For sophomore Amanda Sokol, painting the house was an impactful experience. She described the community service project as being “a fun time to paint with my friends, listening to music, and being silly with each other.” Sokol added, “it felt so great to help this woman that could possibly lose her homeowner’s insurance. We were there to do that for her for free.” Coincidentally, the street number on the home was 613, the number of commandments in the Jewish bible.
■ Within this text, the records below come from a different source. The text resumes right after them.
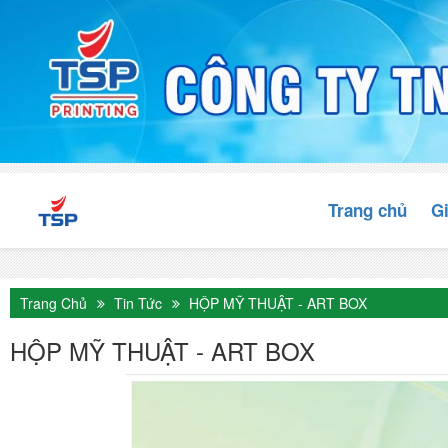
Trang chủ
Gi
Trang Chủ
Tin Tức
HỘP MỸ THUẬT - ART BOX
HỘP MỸ THUẬT - ART BOX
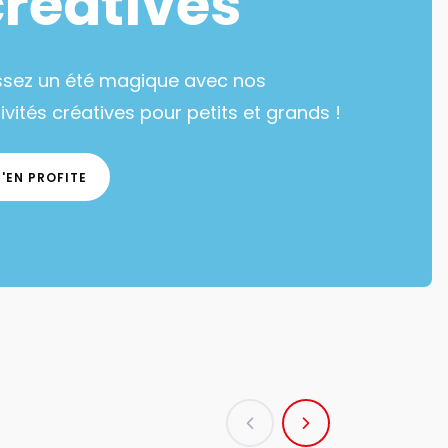
créatives
ssez un été magique avec nos
ivités créatives pour petits et grands !
J'EN PROFITE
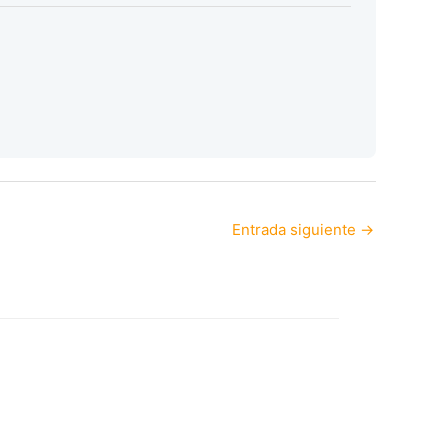
Entrada siguiente
→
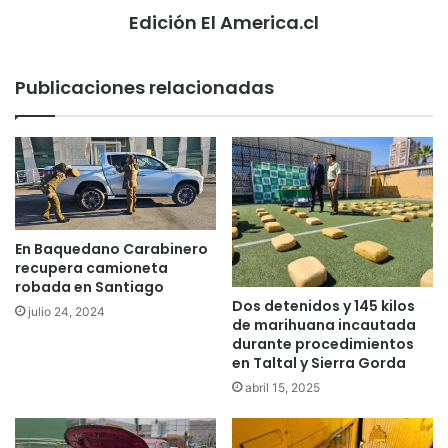
Edición El America.cl
Publicaciones relacionadas
En Baquedano Carabinero
recupera camioneta
robada en Santiago
Dos detenidos y 145 kilos
julio 24, 2024
de marihuana incautada
durante procedimientos
en Taltal y Sierra Gorda
abril 15, 2025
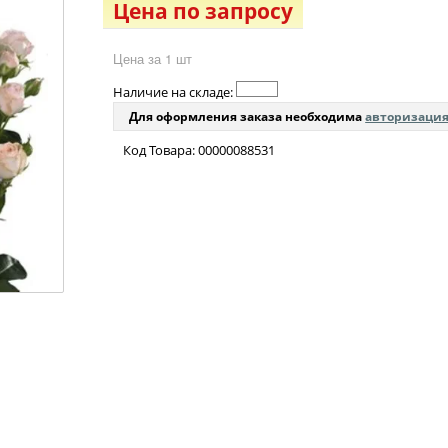
Цена по запросу
Цена за 1 шт
Наличие на складе:
Для оформления заказа необходима
авторизаци
Код Товара: 00000088531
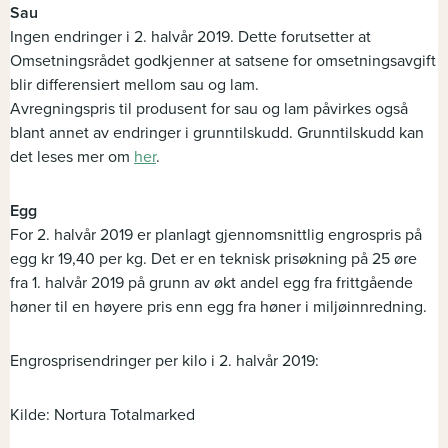
Sau
Ingen endringer i 2. halvår 2019. Dette forutsetter at
Omsetningsrådet godkjenner at satsene for omsetningsavgift
blir differensiert mellom sau og lam.
Avregningspris til produsent for sau og lam påvirkes også
blant annet av endringer i grunntilskudd. Grunntilskudd kan
det leses mer om
her
.
Egg
For 2. halvår 2019 er planlagt gjennomsnittlig engrospris på
egg kr 19,40 per kg. Det er en teknisk prisøkning på 25 øre
fra 1. halvår 2019 på grunn av økt andel egg fra frittgående
høner til en høyere pris enn egg fra høner i miljøinnredning.
Engrosprisendringer per kilo i 2. halvår 2019:
Kilde: Nortura Totalmarked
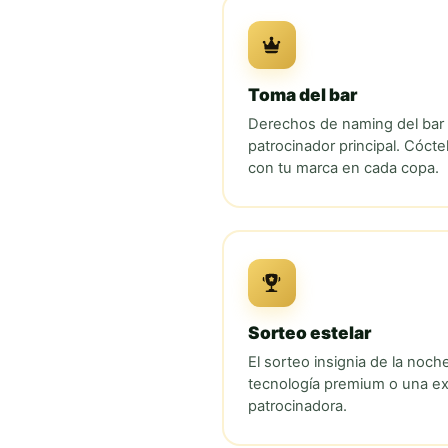
Toma del bar
Derechos de naming del bar 
patrocinador principal. Cócte
con tu marca en cada copa.
Sorteo estelar
El sorteo insignia de la noc
tecnología premium o una ex
patrocinadora.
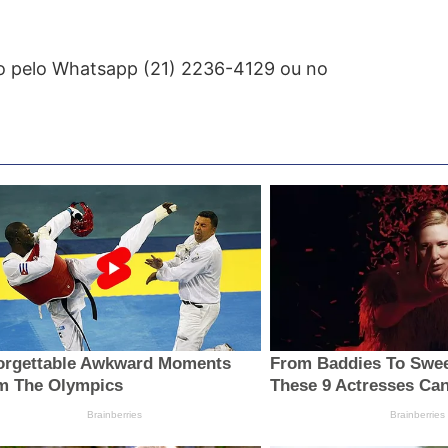
o pelo Whatsapp (21) 2236-4129 ou no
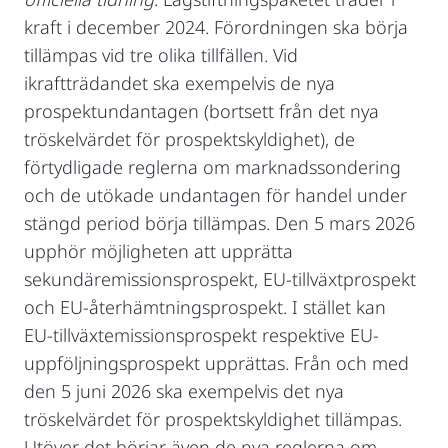
kraft i december 2024. Förordningen ska börja
tillämpas vid tre olika tillfällen. Vid
ikraftträdandet ska exempelvis de nya
prospektundantagen (bortsett från det nya
tröskelvärdet för prospektskyldighet), de
förtydligade reglerna om marknadssondering
och de utökade undantagen för handel under
stängd period börja tillämpas. Den 5 mars 2026
upphör möjligheten att upprätta
sekundäremissionsprospekt, EU-tillväxtprospekt
och EU-återhämtningsprospekt. I stället kan
EU‑tillväxtemissionsprospekt respektive EU-
uppföljningsprospekt upprättas. Från och med
den 5 juni 2026 ska exempelvis det nya
tröskelvärdet för prospektskyldighet tillämpas.
Utöver det börjar även de nya reglerna om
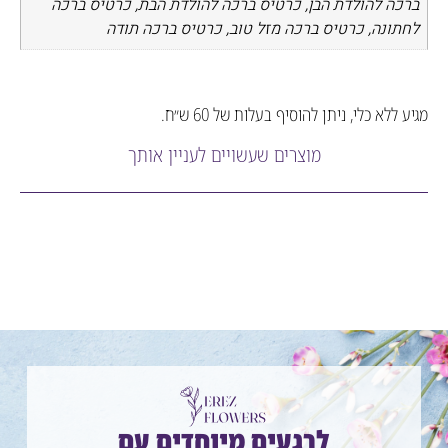
ה להולדת הבן, כרטיס ברכה להולדת הבת, כרטיס ברכה
ונה, כרטיס ברכה מזל טוב, כרטיס ברכה תודה
לא כלי, ניתן להוסיף בעלות של 60 ש״ח.
מוצרים שעשויים לעניין אותך
לרגעים מיוחדים עם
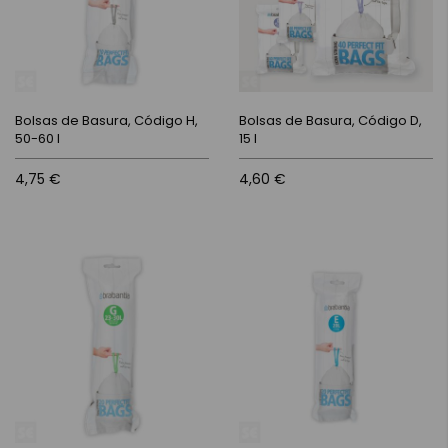
Bolsas de Basura, Código H,
Bolsas de Basura, Código D,
50-60 l
15 l
4,75 €
4,60 €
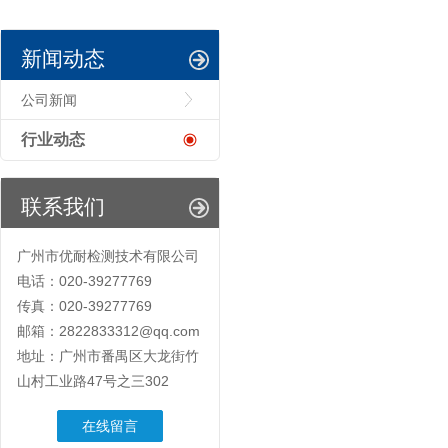
新闻动态
公司新闻
行业动态
联系我们
广州市优耐检测技术有限公司
电话：020-39277769
传真：020-39277769
邮箱：2822833312@qq.com
地址：广州市番禺区大龙街竹
山村工业路47号之三302
在线留言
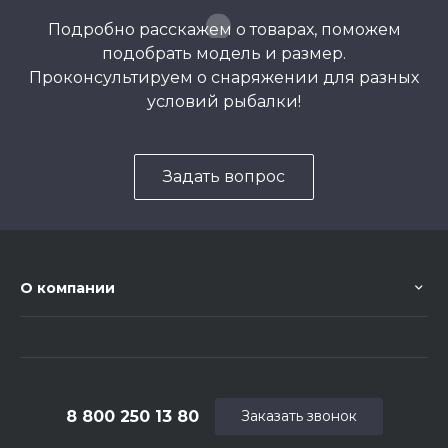
Подробно расскажем о товарах, поможем
подобрать модель и размер.
Проконсультируем о снаряжении для разных
условий рыбалки!
Задать вопрос
О компании
8 800 250 13 80
Заказать звонок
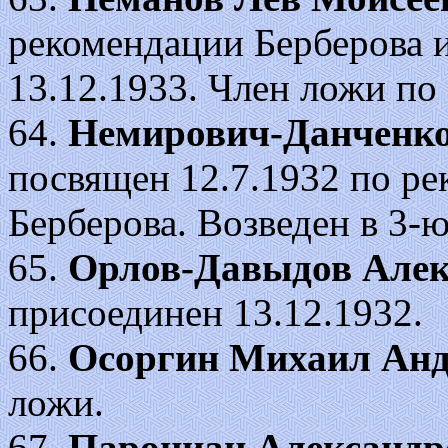
рекомендации Берберова и
13.12.1933. Член ложи по
64.
Немирович-Данченко
посвящен 12.7.1932 по ре
Берберова. Возведен в 3-ю 
65.
Орлов-Давыдов Алек
присоединен 13.12.1932.
66.
Осоргин Михаил Анд
ложи.
67.
Парониан Александр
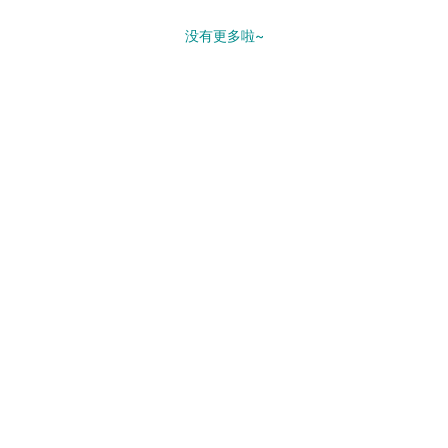
没有更多啦~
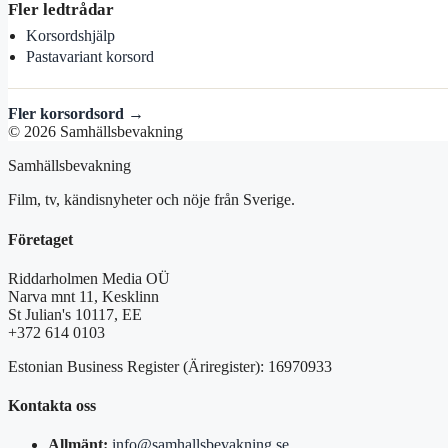
Fler ledtrådar
Korsordshjälp
Pastavariant korsord
Fler korsordsord →
© 2026 Samhällsbevakning
Samhällsbevakning
Film, tv, kändisnyheter och nöje från Sverige.
Företaget
Riddarholmen Media OÜ
Narva mnt 11, Kesklinn
St Julian's 10117, EE
+372 614 0103
Estonian Business Register (Äriregister): 16970933
Kontakta oss
Allmänt:
info@samhallsbevakning.se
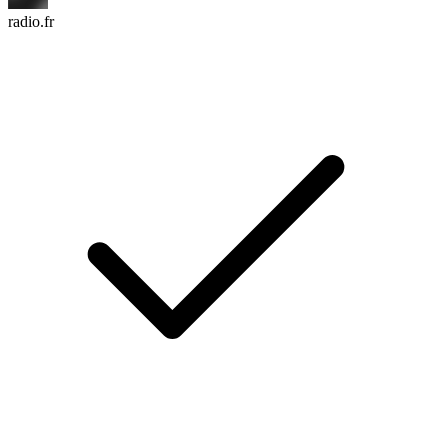
radio.fr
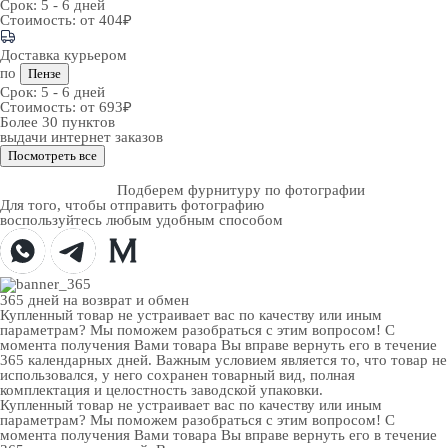
Срок:
5 - 6 дней
Стоимость:
от 404₽
Доставка курьером
по
Пензе
Срок:
5 - 6 дней
Стоимость:
от 693₽
Более 30 пунктов
выдачи интернет заказов
Посмотреть все
Подберем фурнитуру по фотографии
Для того, чтобы отправить фотографию
воспользуйтесь любым удобным способом
365 дней
на возврат и обмен
Купленный товар не устраивает вас по качеству или иным
параметрам? Мы поможем разобраться с этим вопросом! С
момента получения Вами товара Вы вправе вернуть его в течение
365 календарных дней. Важным условием является то, что товар не
использовался, у него сохранен товарный вид, полная
комплектация и целостность заводской упаковки.
Купленный товар не устраивает вас по качеству или иным
параметрам? Мы поможем разобраться с этим вопросом! С
момента получения Вами товара Вы вправе вернуть его в течение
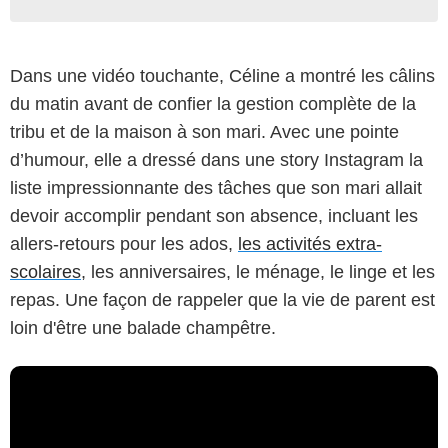
Dans une vidéo touchante, Céline a montré les câlins
du matin avant de confier la gestion complète de la
tribu et de la maison à son mari. Avec une pointe
d’humour, elle a dressé dans une story Instagram la
liste impressionnante des tâches que son mari allait
devoir accomplir pendant son absence, incluant les
allers-retours pour les ados,
les activités extra-
scolaires
, les anniversaires, le ménage, le linge et les
repas. Une façon de rappeler que la vie de parent est
loin d'être une balade champêtre.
Next, HBHA students got the chance to visit N.E. Miles Jewish Day School for their weekly Kabbalat Shabbat service. This tradition is similar to Taste of Shabbat, the celebration of Shabbat that takes place weekly at HBHA. It was a meaningful experience for the students to participate in a service similar to the one at their own school, but 600 miles away. The group finished the day with dinner and Shabbat services at Temple Beth-El, where they assisted in celebrating the Bat Mitzvah of Ida Rose Rutkoff.

Saturday, March 19 was the group’s final day in Birmingham, Ala.. It began with a walk to Shabbat morning services and lunch at Temple Beth-El. Students then spent the day relaxing at the hotel in observance of Shabbat. Sophomores Eliana Schuster and Haidee Clauer led the group in a musical Havdalah, a prayer sung at the conclusion of Shabbat, in the hotel. Lastly, the students split into two groups and traveled to an indoor trampoline park and a laser tag arena.

For a majority of the students and chaperones, this was their first time in Birmingham, Ala.

and many did not know what to expect from the city. Freshman Alina Bell “felt such a big connection to the city and it helped me understand the civil rights movement and how I can change the world one step at a time.” Birmingham, Ala. was an important stop on the Civil Rights Tour for the students to have a fully-formed view of the movement.